-- PROBLEM --
Check every line of the entries below for "version", and copy the lines that have it.

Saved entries
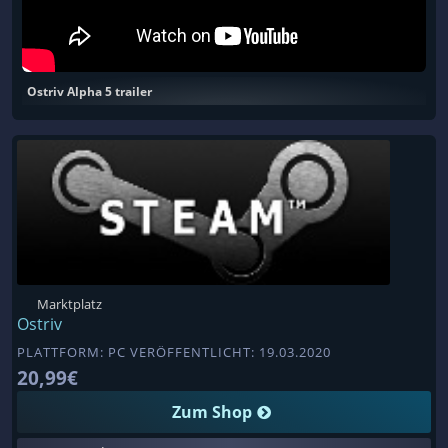
Ostriv Alpha 5 trailer
Marktplatz
Ostriv
PLATTFORM: PC VERÖFFENTLICHT: 19.03.2020
20,99€
Zum Shop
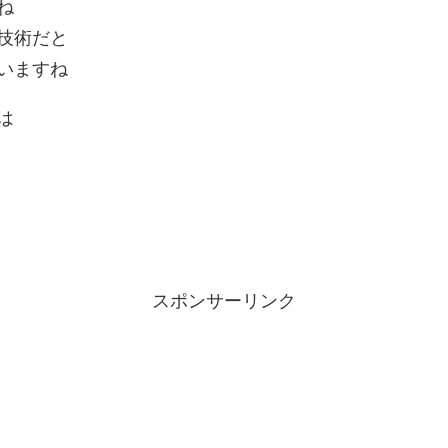
ね
技術だと
いますね
は
スポンサーリンク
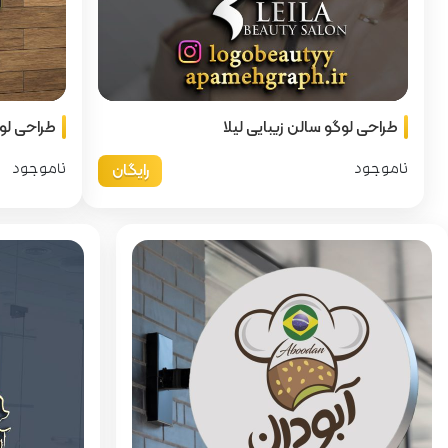
طراحی لوگو سالن زیبایی لیلا
طراحی لوگ
رایگان
ناموجود
ناموجود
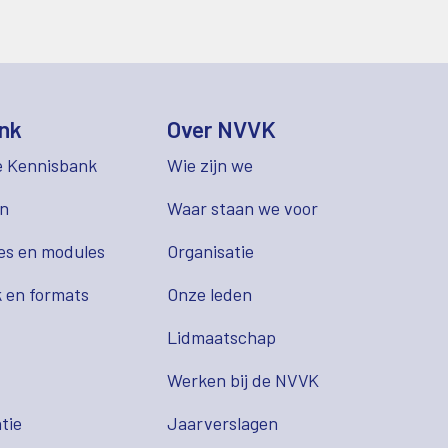
nk
Over NVVK
e Kennisbank
Wie zijn we
en
Waar staan we voor
es en modules
Organisatie
 en formats
Onze leden
Lidmaatschap
s
Werken bij de NVVK
tie
Jaarverslagen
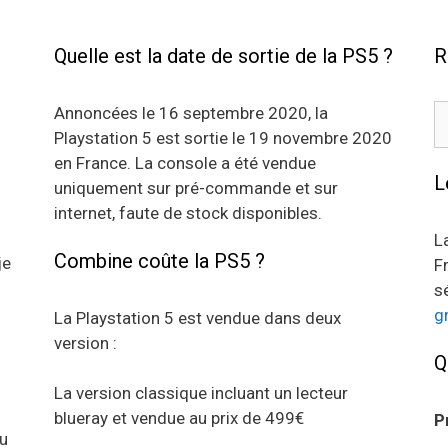
Quelle est la date de sortie de la PS5 ?
R
R
Annoncées le 16 septembre 2020, la
Playstation 5 est sortie le 19 novembre 2020
en France. La console a été vendue
L
uniquement sur pré-commande et sur
internet, faute de stock disponibles.
L
Combine coûte la PS5 ?
je
F
s
g
La Playstation 5 est vendue dans deux
version :
Q
La version classique incluant un lecteur
blueray et vendue au prix de 499€
P
au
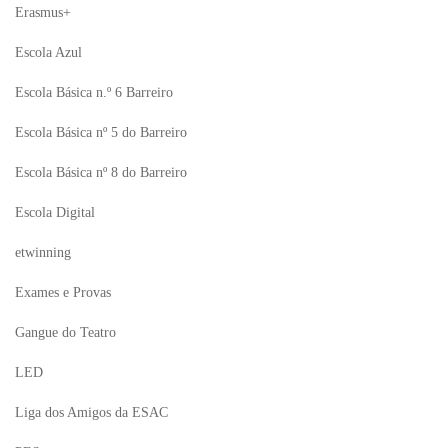
Erasmus+
Escola Azul
Escola Básica n.º 6 Barreiro
Escola Básica nº 5 do Barreiro
Escola Básica nº 8 do Barreiro
Escola Digital
etwinning
Exames e Provas
Gangue do Teatro
LED
Liga dos Amigos da ESAC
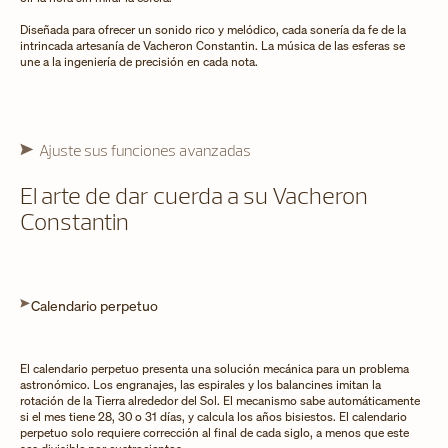
Diseñada para ofrecer un sonido rico y melódico, cada sonería da fe de la
intrincada artesanía de Vacheron Constantin. La música de las esferas se
une a la ingeniería de precisión en cada nota.
Ajuste sus funciones avanzadas
El arte de dar cuerda a su Vacheron
Constantin
Calendario perpetuo
El calendario perpetuo presenta una solución mecánica para un problema
astronómico. Los engranajes, las espirales y los balancines imitan la
rotación de la Tierra alrededor del Sol. El mecanismo sabe automáticamente
si el mes tiene 28, 30 o 31 días, y calcula los años bisiestos. El calendario
perpetuo solo requiere corrección al final de cada siglo, a menos que este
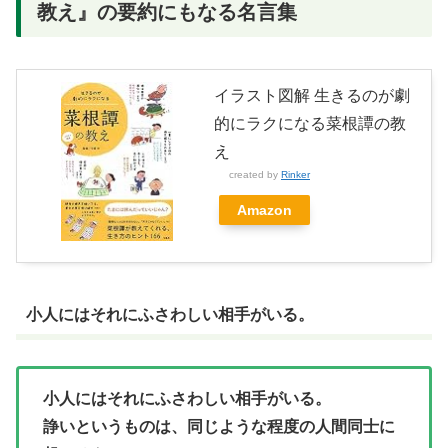
教え』の要約にもなる名言集
イラスト図解 生きるのが劇
的にラクになる菜根譚の教
え
created by
Rinker
Amazon
小人にはそれにふさわしい相手がいる。
小人にはそれにふさわしい相手がいる。
諍いというものは、同じような程度の人間同士に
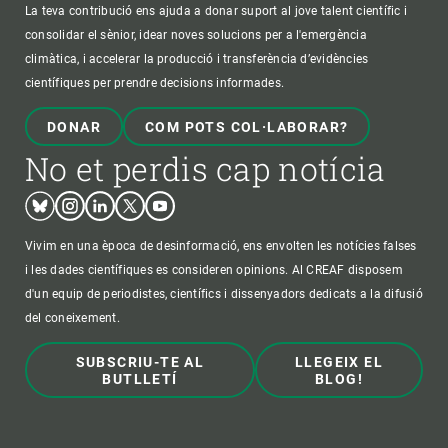
La teva contribució ens ajuda a donar suport al jove talent científic i
consolidar el sènior, idear noves solucions per a l'emergència
climàtica, i accelerar la producció i transferència d’evidències
científiques per prendre decisions informades.
DONAR
COM POTS COL·LABORAR?
No et perdis cap notícia
Bluesky
Instagram
Linkedin
Twitter
Youtube
Vivim en una època de desinformació, ens envolten les notícies falses
i les dades científiques es consideren opinions. Al CREAF disposem
d'un equip de periodistes, científics i dissenyadors dedicats a la difusió
del coneixement.
SUBSCRIU-TE AL
LLEGEIX EL
BUTLLETÍ
BLOG!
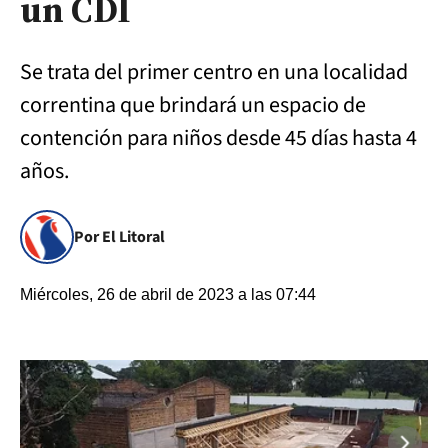
un CDI
Se trata del primer centro en una localidad
correntina que brindará un espacio de
contención para niños desde 45 días hasta 4
años.
Por El Litoral
Miércoles, 26 de abril de 2023 a las 07:44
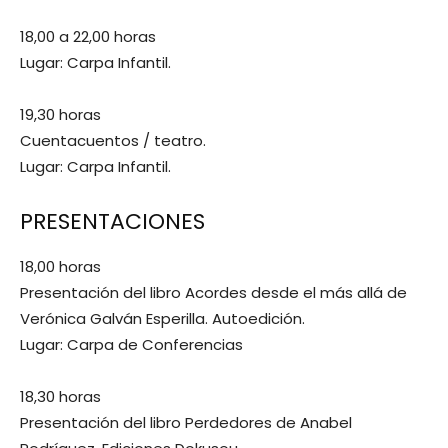
18,00 a 22,00 horas
Lugar: Carpa Infantil.
19,30 horas
Cuentacuentos / teatro.
Lugar: Carpa Infantil.
PRESENTACIONES
18,00 horas
Presentación del libro Acordes desde el más allá de
Verónica Galván Esperilla. Autoedición.
Lugar: Carpa de Conferencias
18,30 horas
Presentación del libro Perdedores de Anabel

-- TASK OUTPUT --
version :
La version classique incluant un lecteur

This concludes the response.